Sevgili Uğur, Ankara Hukuk Fakültesinde, benden bir sınıf gerideydi. Buna karşın O, tüm demokrat ve Kemalist gençlerin lideriydi. 1964 yılında “Talebe Cemiyeti” adayımız, üçüncü sınıf öğrencisi Uğur’la seçimlere girmiş ve kazanmıştık.
Şimdi yapılıyor mu? Bilmiyorum. Bizim dönemimizde Fakülteler arası tartışmalar (Münazara) yapılırdı. Uğur, bu tartışmaların değişmez bilge konuşmacısıydı. Daha o dönemlerde onu dinleyenler, engin bir bilgiye ve genel kültürüne sahip olduğunu hemen fark ederek hayranlık duyarlardı.

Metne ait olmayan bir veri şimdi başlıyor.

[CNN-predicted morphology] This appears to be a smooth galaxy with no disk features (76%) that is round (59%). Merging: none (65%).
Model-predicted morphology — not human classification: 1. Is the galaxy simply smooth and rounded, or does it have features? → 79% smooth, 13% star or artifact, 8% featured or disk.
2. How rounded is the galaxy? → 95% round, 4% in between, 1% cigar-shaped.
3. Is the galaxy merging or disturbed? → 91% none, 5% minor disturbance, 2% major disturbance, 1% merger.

Sonraki yıllarda Mesleğe başlayınca, Cumhuriyet gazetesinin okuru olarak yıllarca, sevgili Uğur’un yazılarını büyük bir keyifle okuma olanağı buldum.
Sevgili Uğur, araştırmacı gazetelik yaşamında yobazların, kaçakçıların, eli kanlı katillerin, devleti soyan hırsızların, laik Cumhuriyet karşıtlarının karabasanıydı. Üretken kişiliğiyle yazdığı tüm kitaplarla geniş bir okuyucu kitlesine kavuşmayı ve tüm bildiklerini onlara aktarmayı başarmıştı.

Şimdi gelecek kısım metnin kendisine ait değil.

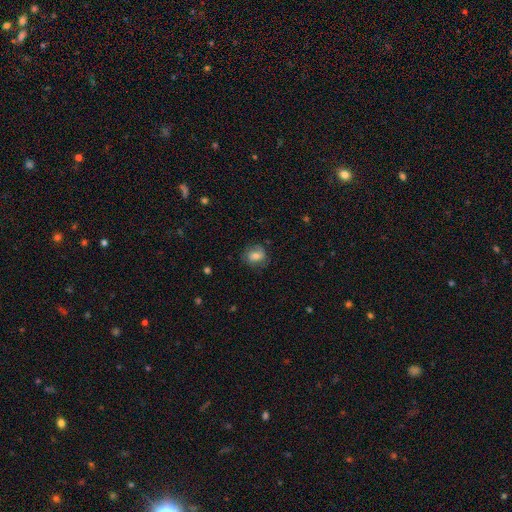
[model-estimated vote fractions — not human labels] Morphology: type=smooth (66%); roundness=round (56%); merging=none (69%).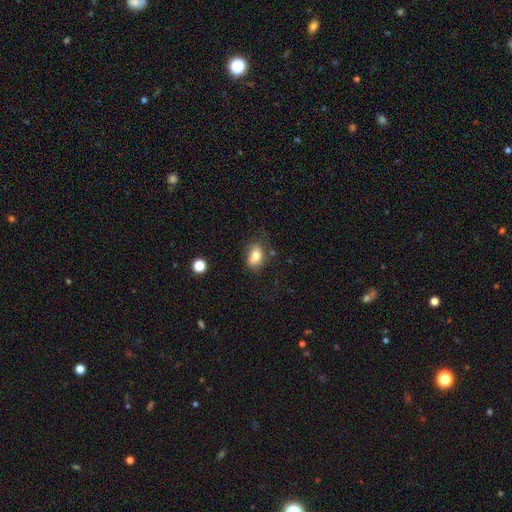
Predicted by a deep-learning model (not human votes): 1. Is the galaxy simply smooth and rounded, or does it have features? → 78% smooth, 12% featured or disk, 9% star or artifact.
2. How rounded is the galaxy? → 78% in between, 21% round, 2% cigar-shaped.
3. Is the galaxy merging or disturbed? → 63% none, 23% minor disturbance, 8% merger, 6% major disturbance.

Adalet Bakanı Sayın Seyfi Oktay’la birlikte Bakanlık üst düzey bürokratları olarak bir görev nedeniyle İstanbul’da bulunduğumuz bir sırada, acı haberi duymuş ve yıkılmıştık. Çok sevdiğimiz bir aydınımızı kaybetmenin derin üzüntüsüyle hemen görevi yarıda keserek Ankara’ya dönmüştük. Yağmurlu bir günde yurdun dört bir yanından gelen mahşeri bir kalabalıkla ve gözyaşları içinde Uğur’umuzu ebedi yolculuğuna uğurlamıştık.

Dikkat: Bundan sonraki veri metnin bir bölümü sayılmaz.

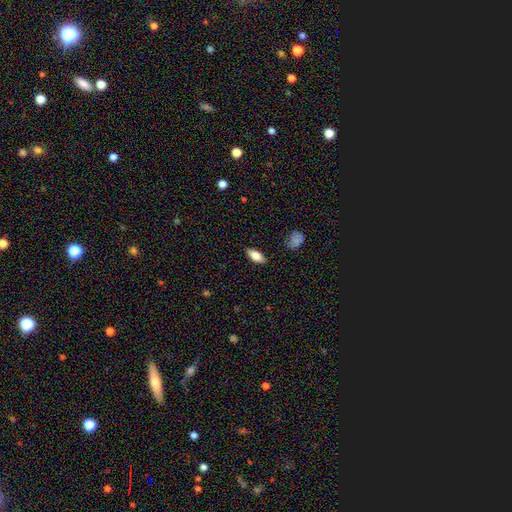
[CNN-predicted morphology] type=smooth (75%); roundness=in between (83%); merging=none (87%).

Bu satırları yazdığım şu anda bile içimde büyük bir sızı duymakta ve ruhumda yoğun duygular yaşamaktayım.
Tarih baba, Sevgili Uğur’u çoktan altın harflerle sayfalarına yazarken, katillerini lanetle anılacaklar listesine eklemiştir.
Sevgili Uğur, 25.08.1975 tarihli Cumhuriyet Gazetesindeki GÖZLEM Köşesinde “Sesleniş” Başlığı ile yazdığı yazıda, darağacına gönderilen ve vurulan gençlerin haykırışlarını dile getirerek “Vurulduk ey halkım unutma bizi” diyordu.
Ülkesinin bağımsızlığı, yurttaşlarının esenliği, gençlerimizin aydın geleceği için çırpınan Sevgili Uğur, halkının gönlünde taht kurmuştu. Çıkarlarına dokunduğu karanlık güçler tarafından 24 Ocak 1993 günü alçakça şehit edildi.
Sevgili Uğur, sen rahat uyu bu halk seni unutur mu? Asla unutmaz ve bu sevgi kuşaklar boyunca devam edecek.
Sevgili Eşin Güldal, gözbebeğin çocukların Özgür ve Özge Mumcu, hatıranı sevenlerinle birlikte yaşatmak için ellerinden geleni yapıyorlar
Bugün, yurdun dört bir yanında coşkuyla anılıyorsun. Şehit edildiğinde arkandan gözyaşları döken bizim kuşak, anılma günlerinde artık gözyaşları dökmek yerine düşüncelerini ve ilkelerini gençlerimize benimsetmeyi kutsal bir görev biliyor.
Laik Cumhuriyet için yaşamlarını feda eden tüm Cumhuriyet şehitleri ile birlikte, Işıklar içinde uyu.
Aramızdan ayrılışının 24. yıldönümünde, seni sevgi, saygı ve büyük bir özlemle anıyorum.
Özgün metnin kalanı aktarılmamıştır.